Types of Finger Spinner
Although the biomechanical details of finger spin are the same for right and left-handed bowlers, such bowlers are often discussed separately, as the direction in which the ball deviates as it bounces on the cricket pitch is different:
* Right-handed finger spin is more commonly known as off spin.
* Left-handed finger spin is more commonly known as left-arm orthodox spin.
The rest of this article assumes a right-handed finger spinner bowling to a right-handed batsman.
A finger spinner grips the ball with the top knuckles of the index and middle fingers firmly gripping across the seam. The thumb is held clear of the ball.

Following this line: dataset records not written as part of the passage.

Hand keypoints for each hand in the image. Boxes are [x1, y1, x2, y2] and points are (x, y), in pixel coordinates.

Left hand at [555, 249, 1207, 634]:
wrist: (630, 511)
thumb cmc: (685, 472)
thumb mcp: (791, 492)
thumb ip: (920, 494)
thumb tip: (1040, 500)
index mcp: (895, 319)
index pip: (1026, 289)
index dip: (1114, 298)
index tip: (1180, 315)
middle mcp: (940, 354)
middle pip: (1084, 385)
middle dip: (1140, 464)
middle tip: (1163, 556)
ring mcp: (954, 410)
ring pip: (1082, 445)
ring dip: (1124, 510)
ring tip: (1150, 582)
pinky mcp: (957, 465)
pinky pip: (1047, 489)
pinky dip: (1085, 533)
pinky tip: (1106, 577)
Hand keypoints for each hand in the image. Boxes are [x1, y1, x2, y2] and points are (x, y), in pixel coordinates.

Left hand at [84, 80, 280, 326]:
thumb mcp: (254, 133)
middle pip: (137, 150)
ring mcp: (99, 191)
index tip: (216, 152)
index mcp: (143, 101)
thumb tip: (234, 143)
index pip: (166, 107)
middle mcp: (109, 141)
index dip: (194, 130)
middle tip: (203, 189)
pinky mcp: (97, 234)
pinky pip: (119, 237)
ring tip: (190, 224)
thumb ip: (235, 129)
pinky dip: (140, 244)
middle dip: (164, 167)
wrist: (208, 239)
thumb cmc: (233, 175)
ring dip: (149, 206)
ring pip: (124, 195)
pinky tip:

The stock ball for a right handed finger spinner has a clockwise component of spin as well as a component of top spin. The stock ball for a left-handed finger spinner rotates the anticlockwise as seen by the bowler. For some finger spinners the index and middle fingers do a lot of work, snapping, to impart spin on the ball. At the other end of the spectrum there are finger spinners who rely much more on the wrist action. Either way the wrist position at the point of release determines how the ball spins.
Wrist position for finger spinner
Wrist Position
Intended Outcome
Palm of hand facing batsman
Traditional off spinner. Side spinner.
Drift away from batsman. Turn from off to leg.
Side of hand pointed to leg slip
Stock ball - part top spin, part side spin Some turn, some dip / bounce and some drift.
Side of hand pointed to batsman
Top spinner
Dip - deceptive length.
Back of hand facing batsman
Turn from leg to off. Deception.
Back of hand facing the ground
Under cutter Drift
Traditionally, finger spinners bowled with an emphasis on side spin. With the advent of covered and better batting pitches the focus changed to bowling with a component of top spin. The top spin provides loop which makes it harder for the batsman to make an early judgement of the length of the delivery. The ball tends to be released with a slightly upward trajectory which raises the ball above the batsman's eye line. The topspin on the ball then causes the ball to dip earlier and bounce higher.
The side spin component of the delivery causes it to drift, courtesy of Bernoulli's principle. For a stock, side spin or under cutter this causes the ball to drift away from the batsman. The combination of drift, loop and spin combine to provide the finger spinner's chief threats.
A variation bowled by finger spinners is the arm ball. This is intended to deceive the batsman.
Other coaching points
Other key elements of the process of finger spin are:
* Foot alignment - a line drawn through the back and front feet should line up with where the ball is intended to pitch. Typically the back foot is nearly side on and the front foot between side on and pointing to the target. This aligns the body to deliver the ball to the target.
* Releasing the ball with the weight over the front foot. This drives the bowler's momentum towards the target. It also lets the bowler release the ball from maximum height.
* A vertical shoulder rotation that completes, for a right handed bowler, with the right shoulder pointing at the target.